- **Texte fourni**

+ + + +

Le MEDEF n'a décidément qu'à bien se tenir. D'autant plus que le gouvernement par la bouche de sa ministre de l'emploi et de la solidarité Elisabeth Guigou dans une interview au Monde n'a pas hésité à faire savoir que son coeur allait au camp syndical et faire connaître son scepticisme devant l'entreprise de refondation sociale de l'organisation patronale.
Il faut dire que celle-ci n'y va pas avec le dos de la cuillère. Non seulement le MEDEF a rompu les négociations pour le renouvellement de l'accord qui permet depuis des années de toucher les retraites complémentaires à partir de 60 ans et non 65, mais il prétend imposer que la durée de cotisation pour le droit à la retraite soit progressivement porté à 45 ans. Rien de moins. Il faudrait commencer à travailler à 15 ans (illégal aujourd'hui) pour avoir droit à la retraite à 60 ans, et celui qui n'aurait pu le faire qu'à 25 ans devrait attendre 70 ans. Tout cela au moment où dans bien des secteurs les patrons font tout ce qu'ils peuvent pour se débarrasser des travailleurs les plus âgés.
Oui, la réaction des organisations ouvrières comme les positions de Madame la ministre de l'emploi ne peuvent que réjouir tous ceux qui pensent qu'il est plus que temps de rabattre le caquet et l'arrogance patronale. Enfin tous... sauf les impertinents qui n'ont pas oublié les trois années et demie du gouvernement Jospin.
Un petit air de déjà vu
Car cette unanimité de la gauche, du gouvernement et des syndicats contre le patronat a quand même, que Jean-Christophe Duigou et L'Humanité nous pardonnent, un petit air de déjà vu.
Rappelons-nous les fières déclarations de Martine Aubry (la ministre de l'emploi d'alors) à propos de son projet des 35 heures et la satisfaction des confédérations syndicales opposées aux cris d'horreur du CNPF (le nom d'alors du MEDEF). Et puis au fil des mois et des lois Aubry la constatation que la réduction du temps de travail se faisait pour l'essentiel au bénéfice des employeurs, par la grâce de la flexibilité et de la modération salariale. Et puis les directions syndicales promettant de veiller à ce que cette réduction du temps de travail ne se retourne pas contre les salariés, mais se couchant les unes après les autres en signant les accords de branche ou dans le meilleur des cas n'allant pas au-delà des manifestations symboliques et sans lendemain.

+ + + +

- **Bloc de données**
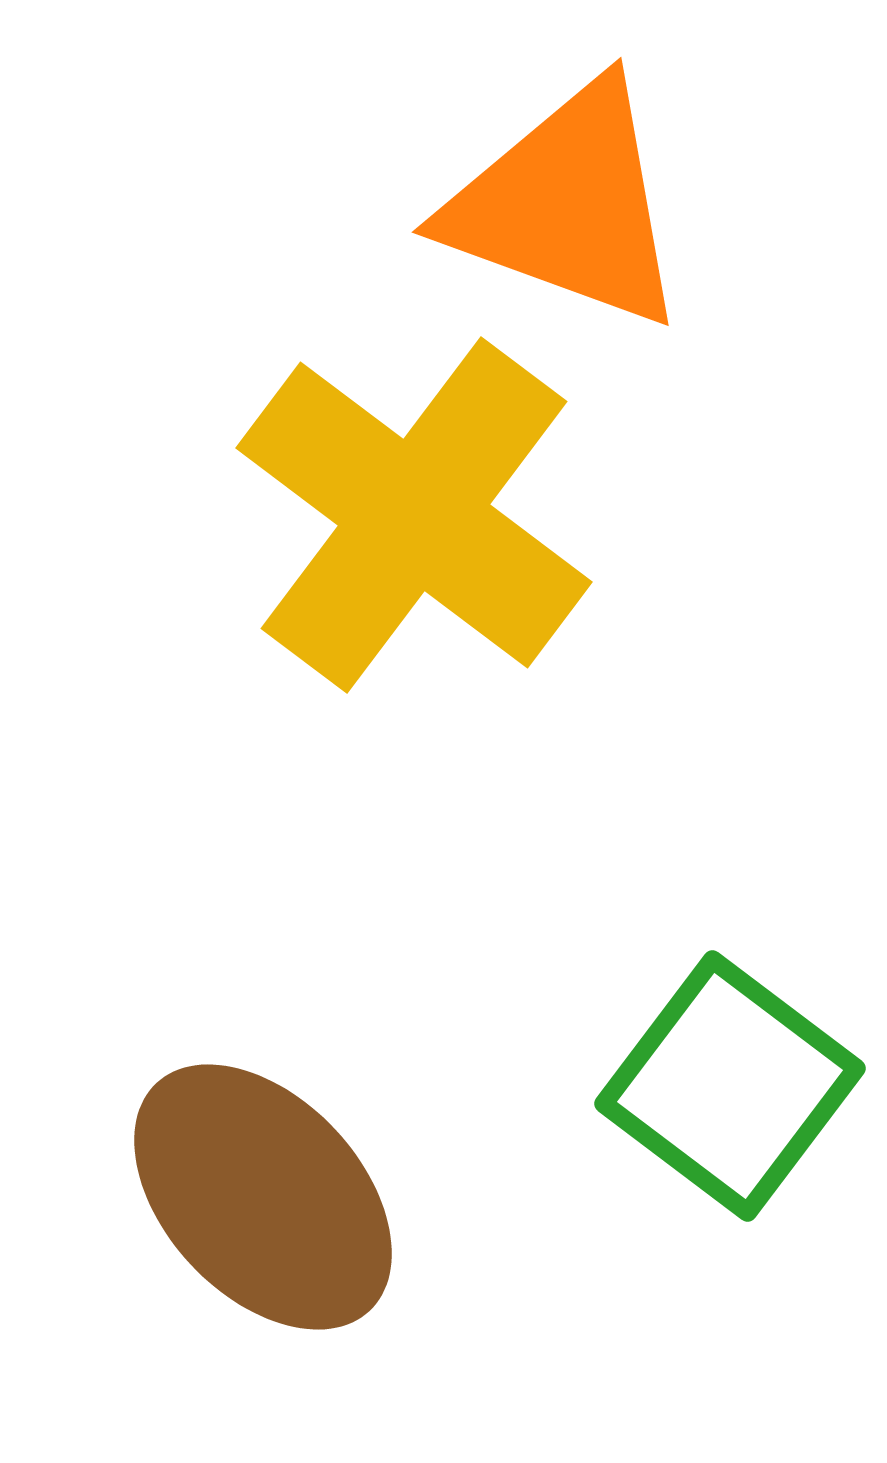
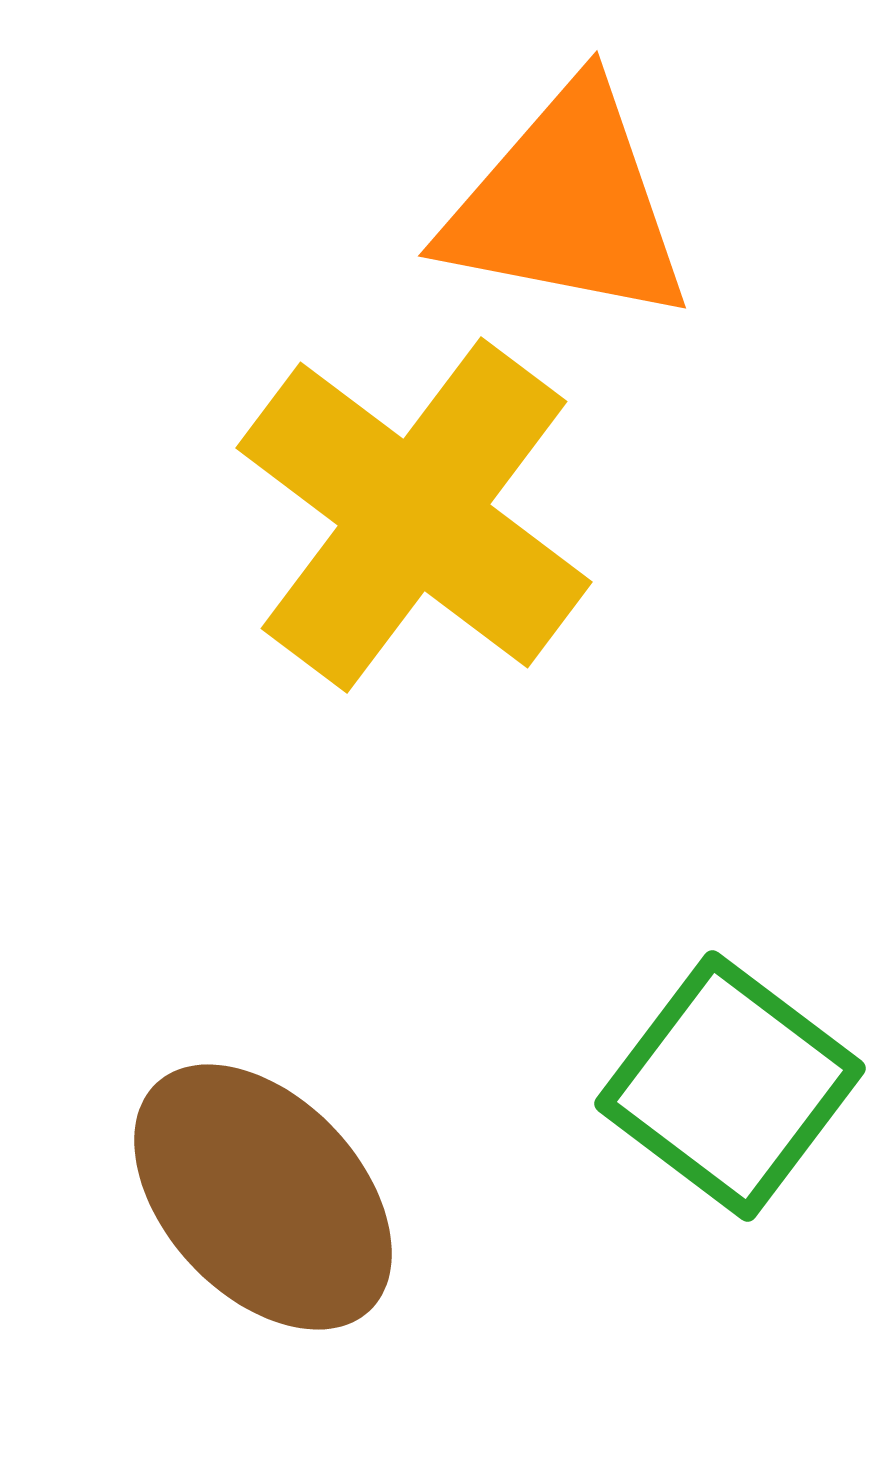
orange triangle: rotated 9 degrees counterclockwise
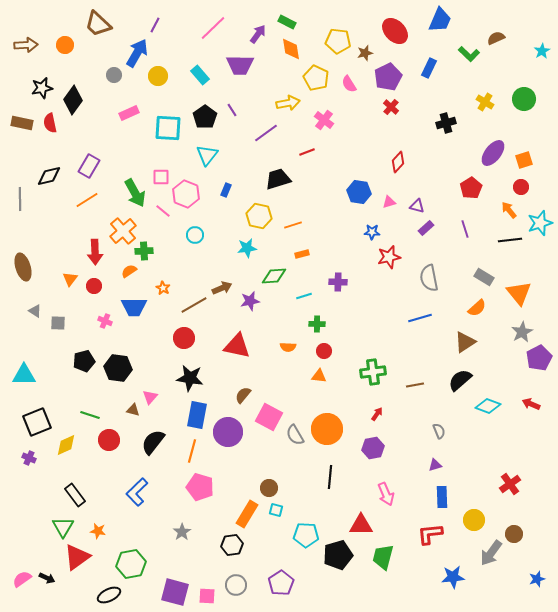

+ + + +

- **Consigne**
Pour chacune des affirmations suivantes, dites par oui ou par non si elle concorde avec le texte sur le MEDEF et les retraites, et citez les mots du texte qui tranchent. (a) Le MEDEF veut que la durée de cotisation pour la retraite atteigne progressivement 45 ans. (b) Elisabeth Guigou a donné son interview à L'Humanité. (c) Le CNPF est l'ancien nom du MEDEF.

- **Réponse**
(a) Oui : « il prétend imposer que la durée de cotisation pour le droit à la retraite soit progressivement porté à 45 ans ».
(b) Non : « dans une interview au Monde ».
(c) Oui : « du CNPF (le nom d'alors du MEDEF) ».